[intro]University of Johannesburg (UJ) student, Kevin Baloyi (21) was shot and killed earlier this month during a party at a private student residence. The property managing company, Africa Housing Company (Afcho), reportedly threw the party for the students; however they claim that the security guard who killed the student was not their employee. Magnificent Mndebele was on the scene that night and caught the scuffle that broke out, as well as the shooting, on camera. Since that night, the police have been on his tail.[/intro]
I was there that night, the early hours of Saturday ,5 November, when first year Bsc computer science and informatics student, Kevin Baloyi was shot. I took the photos of the scuffle that broke out, and of his lifeless body after the security guard pulled the trigger.
Since that traumatic night, the security guard is still on the run and I have become the target of harassment by law enforcement officers for the visual record I have of the crime.
On Thursday 10 November, in the early hours of the morning, there was a knock on the door. I was not expecting any visitors, and you know the knock when you hear it.
Two police officers forced their way into my room and raided my cupboards, my drawers, my bags, ordering that I delete all the images in my possession of the night Baloyi was killed. They insisted that I had “defeated the ends of justice” and confiscated my laptop and cellphone which had everything on it, including images of the killing. They did all this without a warrant. The next day I went to the police station with a legal representative and the intimidation continued.
One of the policeman, Officer Mabuza, said that he wanted me to come to the police station alone so that we could have a “friendly and gentlemanly “conversation with regards photographs I had taken. They wanted me to delete the images of Baloyi’s death permanently.
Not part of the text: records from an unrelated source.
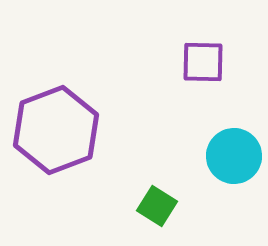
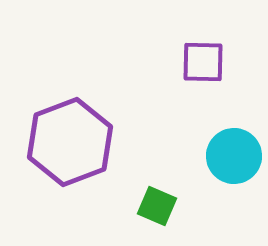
purple hexagon: moved 14 px right, 12 px down
green square: rotated 9 degrees counterclockwise
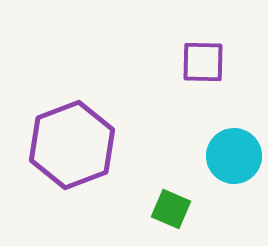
purple hexagon: moved 2 px right, 3 px down
green square: moved 14 px right, 3 px down
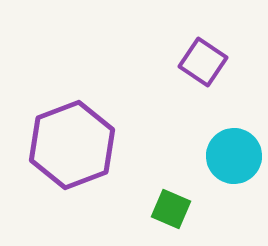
purple square: rotated 33 degrees clockwise
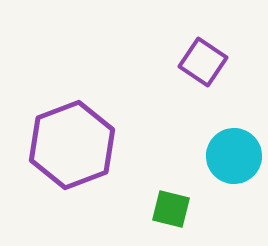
green square: rotated 9 degrees counterclockwise
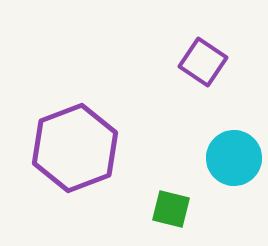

I fear for my safety, policemen have told me that I am being watched and I no longer feel safe in my residence- as a student, or as a journalist. Afcho have unlimited access to the building where I live and since they did not prevent the police coming in and confiscating my laptop and phone earlier this month, without a warrant, what is to prevent law enforcement from accessing my private space, which I pay for as a student, and doing worse?
How can I trust lawless policemen who confiscated my equipment? I have been taking images of student protests over the past few months and I am well aware that student journalists are targeted for the work they’re doing on the ground. Even though Baloyi’s killing was not protest related, it speaks to the kind of access security guards have to student residences. Even under the care of the university, we are not safe. Despite this. I will not be silenced.